Przy okazji przygotowań do zmiany miejsca, okazało się, że kabel doprowadzający prąd do pompy w studni gdziesik się uszkodził pod ziemią. I znajdź tu, człowieku. To nie są dwa metry, delikatnie mówiąc. No więc zamiast szukać bez sensu, reaktywowaliśmy agregat prądotwórczy. Pojechaliśmy z nim na pastwisko, bo ciężkie to okropnie i nosić się go nie da. Załączyliśmy. Jak to pioruństwo hałasuje! A jak śmierdzi! Fuj i fuj i jeszcze raz fuj. Po podłączeniu, pompa pokaszlała, popluła, rzygnęła szarożółtą cieczą a następnie przestała. Jak się okazało, ta studnia też wyschła. Z góry widać było lustro wody, ale nie widać było, że ma głębokość około 1 cm.
No więc, szczęście w nieszczęściu, nie musimy używać tej warczącej maszkary, ale wodę z domu na pastwisko za to wozimy.
Czyli przybył nam nowy obowiązek. Od lipca wozimy wodę ogierom na odleglejszym pastwisku, 60 litrów 2, albo 3 razy dziennie, zależy od temperatury.
A teraz do kompletu, trzynastu koniom 160 litrów 2 razy dziennie.

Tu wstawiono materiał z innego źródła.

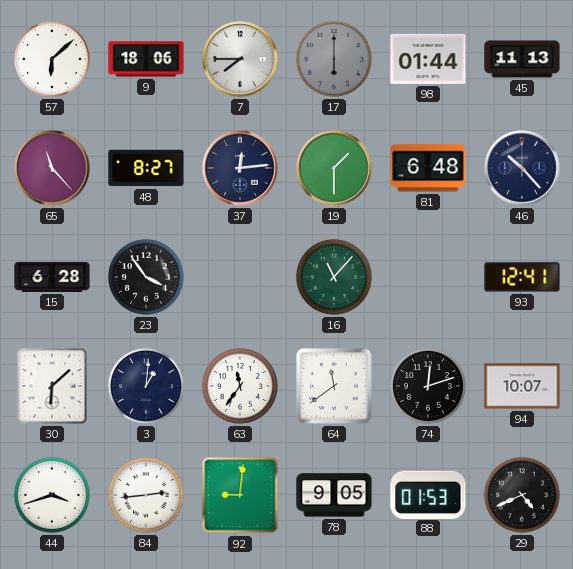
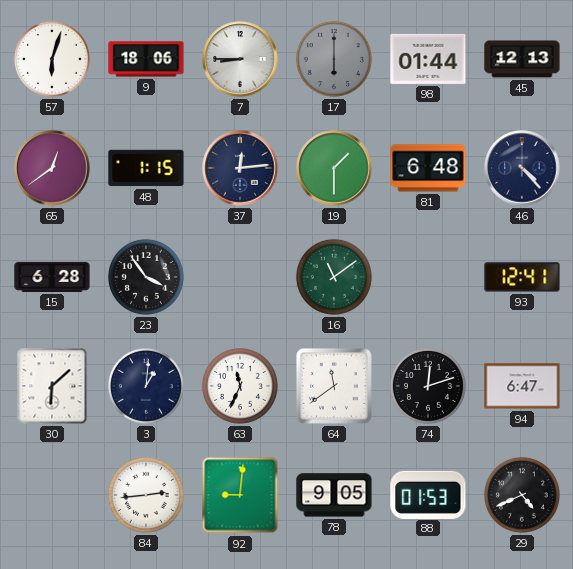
57: 6:08 -> 6:03
7: 7:45 -> 8:45
45: 11:13 -> 12:13
65: 11:23 -> 12:39
48: 8:27 -> 1:15
46: 10:23 -> 4:23
16: 11:07 -> 11:09
63: 11:36 -> 11:34
94: 10:07 -> 6:47
44: 3:42 -> none
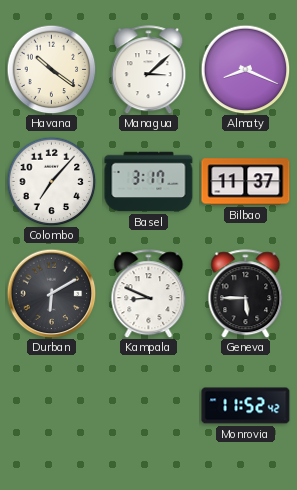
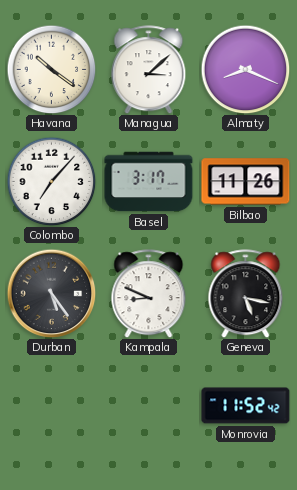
Bilbao: 11:37 -> 11:26
Durban: 6:10 -> 5:24
Geneva: 5:45 -> 5:17
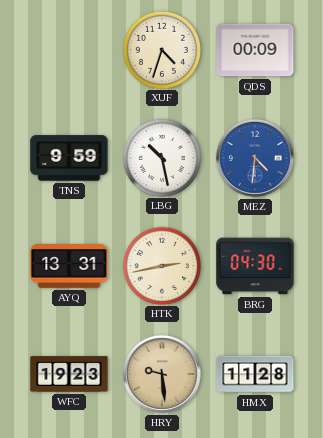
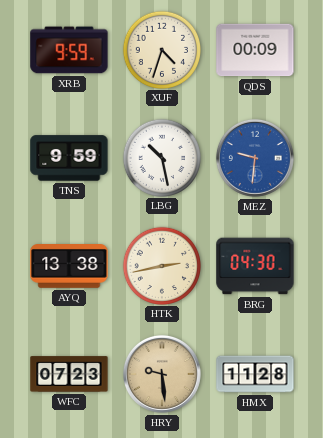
XRB: none -> 9:59
MEZ: 4:31 -> 9:31
AYQ: 13:31 -> 13:38
WFC: 19:23 -> 07:23
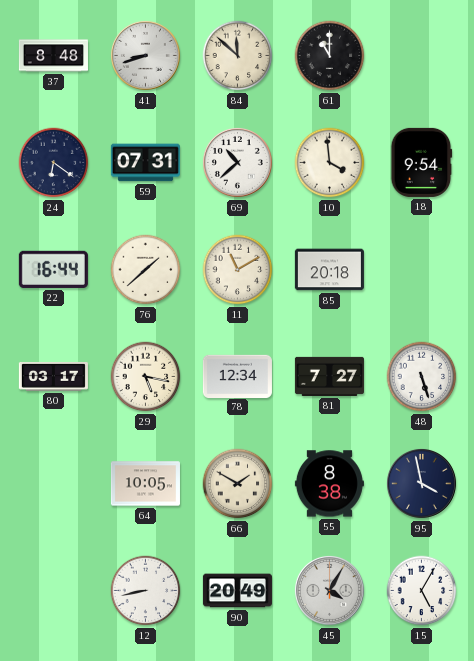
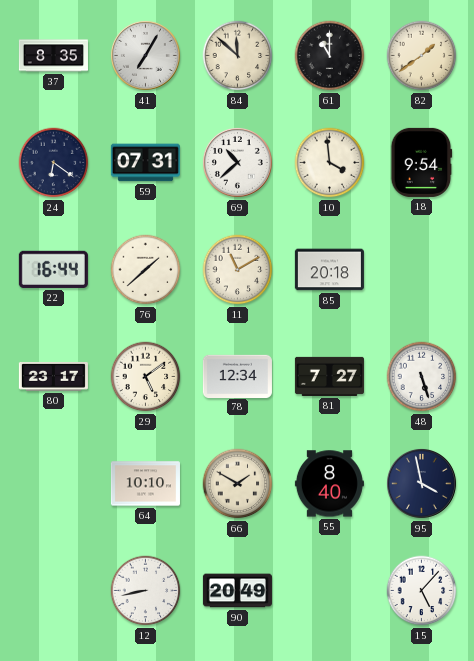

Konie zadowolone, bo nowe miejsce, trawa świeża, nie podeptana, nieobskubana.
Nowe widoki.
Nowe rośliny.
Nowe smaki.
Nowe fryzury.
Morena i Mak odkrywają nowy smak. |
Wytrwały Mak zasysa ostrożnie kolejne owoce dzikiej róży. |
Łopian zamiast lakieru do włosów, żelów czy pianek - ten to ma moc. A jaki ekologiczny. I tani. |
Mgiełka - japoński "look" |
Grzywka asymetrycznie uniesiona w górę nad lewe ucho. Za pomocą około 50 (!) łopanowych kulek. |
Nie jest szczęśliwa, bo kłujące te ozdoby. |
Po usunięciu kłujących kulek pozostała natapirowana grzywka na sztorc. |
Kończę więc dzisiejszy wpis kolejnym zaklinaniem deszczu, niech kiedyś przyjdzie i namoczy te Izery....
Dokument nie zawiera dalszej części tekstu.